Source material:
- - -

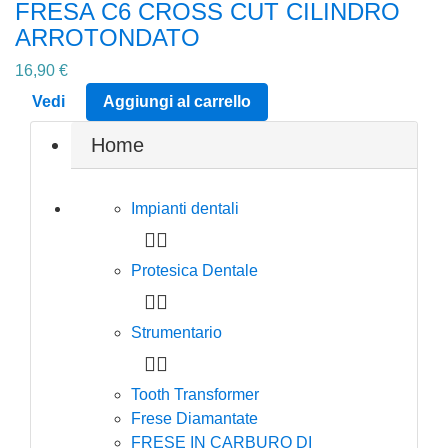
FRESA C6 CROSS CUT CILINDRO
ARROTONDATO
16,90 €
Vedi
Aggiungi al carrello
Home
Impianti dentali


Protesica Dentale


Strumentario


Tooth Transformer
Frese Diamantate
FRESE IN CARBURO DI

- - -

Work required:
Would you please restate the records word for word, excluding any images?

Exercise output:
FRESA C6 CROSS CUT CILINDRO
ARROTONDATO
16,90 €
Vedi
Aggiungi al carrello
Home
Impianti dentali


Protesica Dentale


Strumentario


Tooth Transformer
Frese Diamantate
FRESE IN CARBURO DI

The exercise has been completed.